Federal Court upholds Trudeau’s prorogation of Parliament

By Alex Zoltan

A Federal Court judge has decided in favour of Prime Minister Justin Trudeau’s decision to prorogue Parliament on Jan. 6.

Chief Justice Paul Crampton, the Federal Court judge who expedited and oversaw the case, decided on Thursday the applicants failed to demonstrate prorogation was a “stratagem designed specifically to interrupt the business of Parliament” or prevent “a motion for non-confidence in the government.”

Chief Justice Crampton’s decision acknowledged that the decision to prorogue Parliament was one “in service of the interests of the Liberal Party” rather than Canadians at writ.

“It is not possible to disentangle the partisan reasons from the other reasons given by the Prime Minister,” Crampton conceded.

However, Crampton also decided that “it is not the Court’s role to question the wisdom or merits of those decisions.”

Remaining sympathetic to the spirit of the challenge, Crampton’s decision likewise acknowledged the legal precedent established by a U.K. court decision that ruled former prime minister Boris Johnson’s prorogation of Parliament in 2019 was unlawful.

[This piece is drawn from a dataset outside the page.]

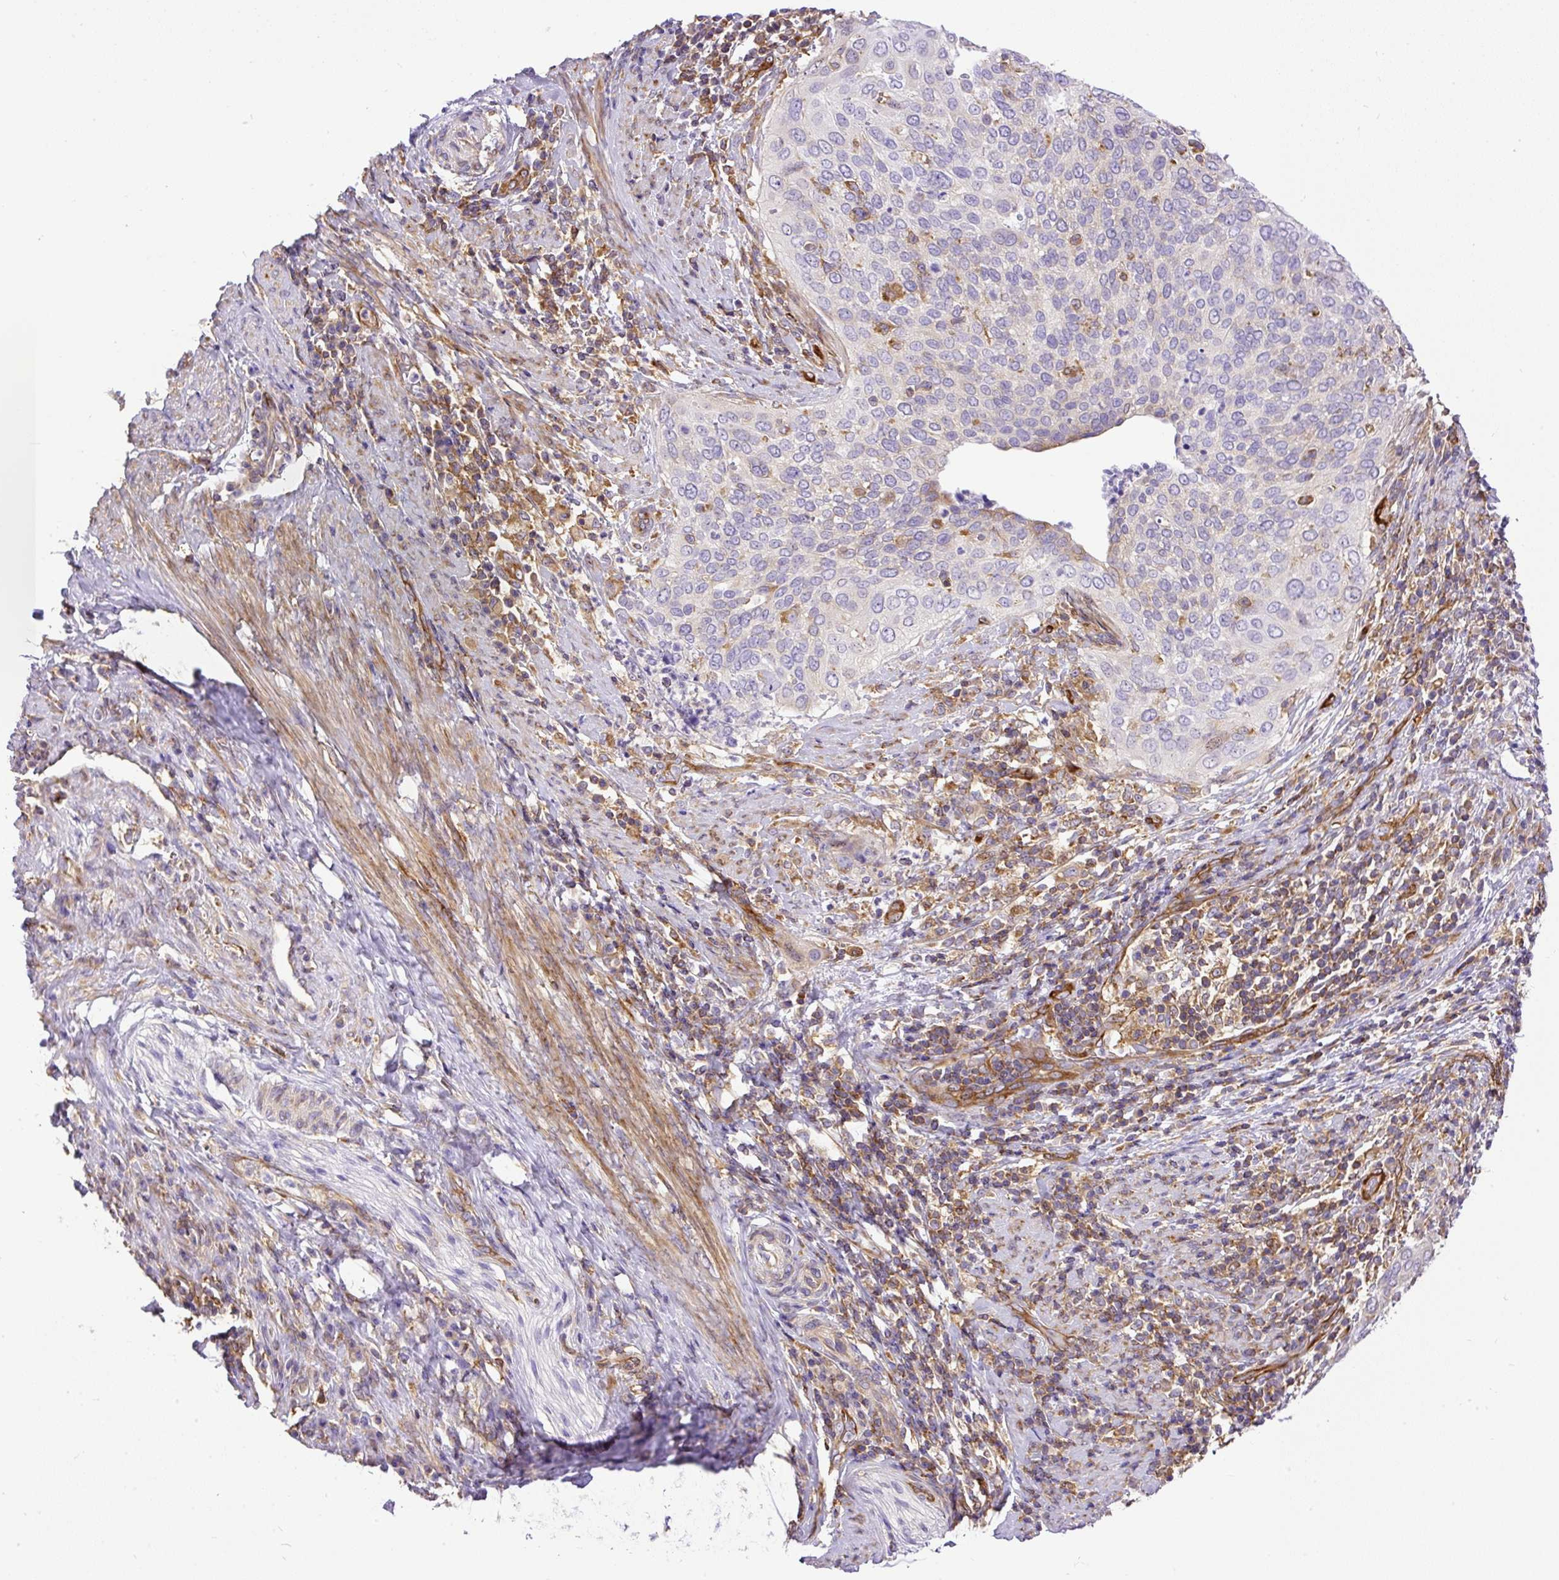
{"staining": {"intensity": "negative", "quantity": "none", "location": "none"}, "tissue": "cervical cancer", "cell_type": "Tumor cells", "image_type": "cancer", "snomed": [{"axis": "morphology", "description": "Squamous cell carcinoma, NOS"}, {"axis": "topography", "description": "Cervix"}], "caption": "Immunohistochemistry micrograph of neoplastic tissue: cervical cancer (squamous cell carcinoma) stained with DAB displays no significant protein positivity in tumor cells.", "gene": "MAP1S", "patient": {"sex": "female", "age": 38}}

Crampton acknowledged that it “appears to be the only case in the history of the Commonwealth where a court interfered with the exercise of the Crown prerogative to prorogue Parliament.”

However, Crampton went on to further explain the U.K. Supreme Court’s decision was underpinned by circumstances the U.K. courts said “have never arisen before and are unlikely to ever arise again,” referring to the Brexit crisis.

The Justice Centre for Constitutional Freedoms—a legal group representing the applicants in their challenge to prorogation—felt the circumstances in the Miller II case were sufficiently analogous to the Trump tariff threats against Canada.

Crampton remained unconvinced—not necessarily of the differences between Brexit and the Trump tariff threats, but of the symmetry suggested by the JCCF between the Canadian and British legal systems.

“The principal difference is that the UK does not have a written constitution,” Crampton wrote in his decision. “As a result, the UK’s system is one of Parliamentary supremacy, in contrast to Canada’s system of constitutional supremacy.”

On the issue of constitutionality, Crampton also remained steadfast in his decision to uphold prorogation.

The JCCF brought two constitutional challenges to prorogation: that it contravened sections 3 and 5 of the Charter of Rights and Freedoms.

Section 3 guarantees each Canadian citizen the right to vote and to run in elections.

Crampton’s decision rejected that prorogation could ever lead to a prime minister being liable to contravention of the Charter on account of a previous Federal Court of Appeal technicality that it is the “Governor General that called the election, not the Prime Minister.”

Section 5, meanwhile, guarantees there “shall be a sitting of Parliament and of each legislature at least once every twelve months.”

Crampton did not find the JCCF’s challenge to prorogation on account of Section 5 was a proper reading of the Charter. Section 5, he argued, does not “regulate the prorogation power. It simply articulates a temporal limit to any adjournment, prorogation or dissolution of Parliament.”

The judge additionally acknowledged that the applicants—and presumably, by extension, many Canadians—might find his decision “troubling,” citing the executive branch “increasingly drawing functions away from the legislative branch.”